■ 任务 1
阎文甫生平一文中,阎文甫于哪一年在县立第二小学加入中国共产党?
■ 任务 2
照录阎文甫生平中从“1927年初春,城西土匪又一”起、到“声,就扑在母亲怀里大哭起来。”为止(含这两处)的文字。
■ 任务 3
接着阎文甫生平的结尾往下续写。

■ 网页正文
********************

阎文甫

来源:中华英烈网 责任编辑:高千一 2018-02-13 09:32

阎文甫,乳名文铎,1915年出生于河南省邓县二区(今穰东镇)阎家村。父母都是勤劳俭朴,为人忠厚的庄稼人。生养了三个儿子两个闺女,贫穷的日子本来可以勉强度日,不料土匪一把火把他家烧了个精光。从此,一家人不得不到邻村的亲戚家去住。那年春天,两个妹妹患了天花,因无钱医治先后被夺去幼小的生命。

1927年初春,城西土匪又一次洗劫了阎文甫一家寄住的村庄,阎文甫也被当作人质拉走。由于他胆大机灵被匪首留下充当小?子。

从此,阎文甫在匪营里可以随便走动了。匪徒们不注意的时候,他还能给其他人质转衣物、报信,人质们都说他是个好孩子。

农历四月中旬的一个晚上,土匪们又要出动抢劫了。出发前,阎文甫趁人不防悄悄爬上早已选好的一棵枝繁叶茂的大桑树上藏起来。这下好了,可以连夜回家了,离家一个多月,阎文甫是多么想念爹妈呀!

他靠看星星辨别方向,连夜往家里摸。家里人见他回来了,喜从天降。阎文甫见到母亲,叫了一声,就扑在母亲怀里大哭起来。

1932年,阎文甫在县立第二小学加入了中国共产党。

1935年夏,河南地下党组织全遭破坏,上级决定按党员分布情况,让阎文甫等人在邓县、镇平、新野三县交界一带进行地下活动,阎文甫被鄂豫边工委任命为中共镇邓区委书记。他们的任务是筹措枪支,组织武装,准备游击。

********************

■ 所给资料
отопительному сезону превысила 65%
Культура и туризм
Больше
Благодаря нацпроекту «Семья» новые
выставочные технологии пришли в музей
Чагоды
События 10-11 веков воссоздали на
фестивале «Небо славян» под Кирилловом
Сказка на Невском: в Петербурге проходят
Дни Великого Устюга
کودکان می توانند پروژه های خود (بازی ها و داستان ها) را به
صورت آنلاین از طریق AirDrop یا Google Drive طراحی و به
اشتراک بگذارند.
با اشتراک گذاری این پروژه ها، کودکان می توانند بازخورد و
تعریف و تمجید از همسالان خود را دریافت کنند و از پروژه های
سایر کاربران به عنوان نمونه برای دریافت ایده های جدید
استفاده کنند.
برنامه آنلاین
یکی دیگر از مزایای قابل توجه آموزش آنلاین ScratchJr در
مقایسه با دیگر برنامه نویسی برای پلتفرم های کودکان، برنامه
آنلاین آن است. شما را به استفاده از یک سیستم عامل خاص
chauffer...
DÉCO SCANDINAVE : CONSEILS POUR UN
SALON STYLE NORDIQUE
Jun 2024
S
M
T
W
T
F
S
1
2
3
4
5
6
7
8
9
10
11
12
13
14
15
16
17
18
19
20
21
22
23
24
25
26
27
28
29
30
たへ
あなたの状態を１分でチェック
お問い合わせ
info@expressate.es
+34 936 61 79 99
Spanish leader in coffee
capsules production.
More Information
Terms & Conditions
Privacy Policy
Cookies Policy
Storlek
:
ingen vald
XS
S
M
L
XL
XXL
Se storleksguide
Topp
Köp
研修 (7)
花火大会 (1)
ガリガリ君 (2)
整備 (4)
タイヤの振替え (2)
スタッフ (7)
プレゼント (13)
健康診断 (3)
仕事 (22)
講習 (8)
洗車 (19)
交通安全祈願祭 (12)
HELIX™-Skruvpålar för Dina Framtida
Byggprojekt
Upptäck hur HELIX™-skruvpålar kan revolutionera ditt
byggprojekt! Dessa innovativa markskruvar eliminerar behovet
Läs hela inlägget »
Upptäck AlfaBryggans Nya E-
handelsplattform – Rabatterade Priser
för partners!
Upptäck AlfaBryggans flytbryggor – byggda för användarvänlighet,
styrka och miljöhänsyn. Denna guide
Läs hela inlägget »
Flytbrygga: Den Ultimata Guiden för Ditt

********************

■ 预期输出 1
1932年。

■ 预期输出 2
1927年初春,城西土匪又一次洗劫了阎文甫一家寄住的村庄,阎文甫也被当作人质拉走。由于他胆大机灵被匪首留下充当小?子。

从此,阎文甫在匪营里可以随便走动了。匪徒们不注意的时候,他还能给其他人质转衣物、报信,人质们都说他是个好孩子。

农历四月中旬的一个晚上,土匪们又要出动抢劫了。出发前,阎文甫趁人不防悄悄爬上早已选好的一棵枝繁叶茂的大桑树上藏起来。这下好了,可以连夜回家了,离家一个多月,阎文甫是多么想念爹妈呀!

他靠看星星辨别方向,连夜往家里摸。家里人见他回来了,喜从天降。阎文甫见到母亲,叫了一声,就扑在母亲怀里大哭起来。

■ 预期输出 3
隆冬季节,西北风吼叫着把地上荒柴野草的枯茎刮得到处乱飞。一个下午,在通往镇平县侯集的土路上走着一个年轻人。这人个头很高,头戴瓜皮帽壳,身穿长衫,医生模样,手里拿着长杆烟袋,肩头搭着一个蓝布褡裢。天快黑时,他来到侯集的民团总部,找到他在这里当团丁的“表弟”彭修斌。彭修斌把他领到一个僻静的客店里住下后,眨眨一对小眼睛,笑着说:“好你个阎文甫,差点把我懵住了。”他们曾在一起开过秘密会议,彼此很熟悉,阎文甫这次来是托他买枪的。

阎文甫说:“你这里是魔窟,我不这么打扮能行吗?”顿了顿他问:“让你办的‘货’弄到没有?”

彭修斌反问道:“钱带来了吗?”阎文甫点点头。

彭修斌说:“为了稳妥,你得先在这里等几天。”

第二天晚饭后,鼓修斌就来了,他说:“货”已提到,今晚就可去取。阎文甫高兴得差点蹦起来,一把握住彭修斌的手说:“我代表组织谢谢你啦”。

“谢啥,都是咱自己的事。”彭修斌眨着小眼睛说:“走,咱们该动身了。”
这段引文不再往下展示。